Stimulation of coronary vascular PGI2 by organic nitrates.

The present study summarizes recent investigations in our laboratory, demonstrating that a number of organic nitrates, including glyceryltrinitrate, isosorbide dinitrate, isosorbide-2-mononitrate and the novel nitrate teopranitol stimulate the release of a prostacyclin (PGI2)-like antiplatelet activity from isolated bovine coronary arteries and veins. In bioassay experiments this increase amounted to 50 to 200% of control.
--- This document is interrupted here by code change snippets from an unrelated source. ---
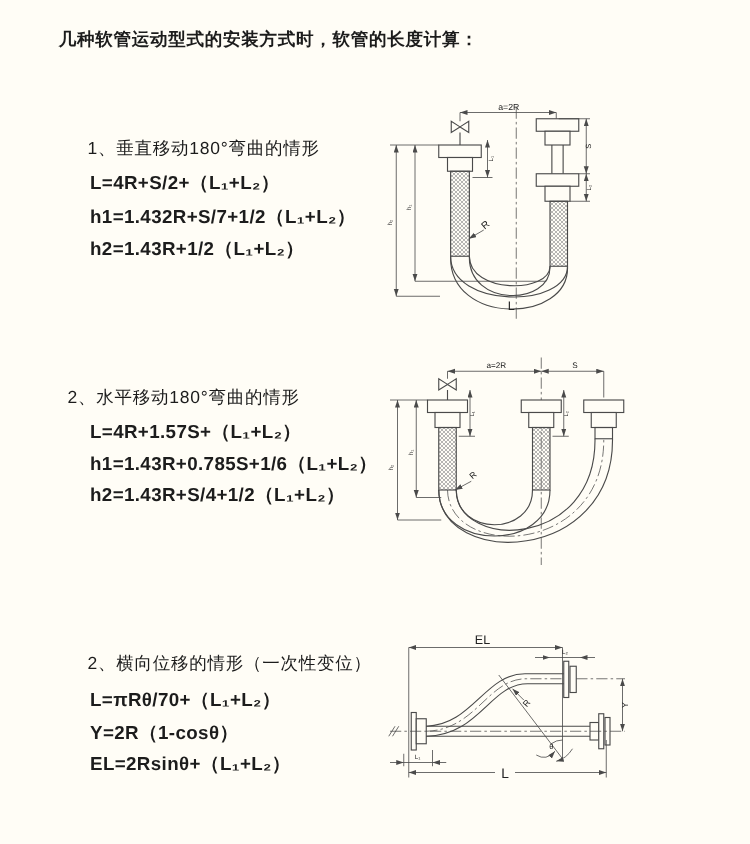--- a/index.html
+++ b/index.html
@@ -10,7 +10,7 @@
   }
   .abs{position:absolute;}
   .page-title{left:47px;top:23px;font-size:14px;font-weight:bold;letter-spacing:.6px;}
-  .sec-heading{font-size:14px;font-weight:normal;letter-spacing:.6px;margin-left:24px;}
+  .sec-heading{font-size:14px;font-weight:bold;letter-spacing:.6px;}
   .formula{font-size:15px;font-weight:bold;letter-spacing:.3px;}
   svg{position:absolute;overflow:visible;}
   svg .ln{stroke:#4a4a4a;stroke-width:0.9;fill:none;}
Evidence for nitrate induced PGI2 stimulation is presented by inhibition of its formation by indomethacin and dexamethasone, the demonstration of inhibition of thrombin induced thromboxane generation of washed platelet suspensions by nitrate stimulated vessel incubates and an enhanced accumulation of the hydrolysis product of PGI2, 6-oxo-PGF1 alpha, in incubates of teopranitol stimulated vessels. This action is obtained at nanomolar, i.e. therapeutic concentrations of the compounds and requires the presence of free nitro group(s) at [exo] position of the isohexide molecule. There was no correlation between PGI2 release and the relaxing action of the nitrates on isolated vessel strips. The inhibitor of cyclic GMP accumulation, methylene-blue, also blocked the generation of the antiplatelet activity by glyceryltrinitrate and teopranitol. Recent evidence suggests that cGMP accumulation via intermediate nitrogen oxide (NO) production mediates the vascular effects of organic nitrates. Since NO is also a potent antiplatelet agent, it is concluded that a nitrate stimulated PGI2 release associated with or mediated by NO formation might explain the antiplatelet actions of organic nitrates in vitro and ex vivo.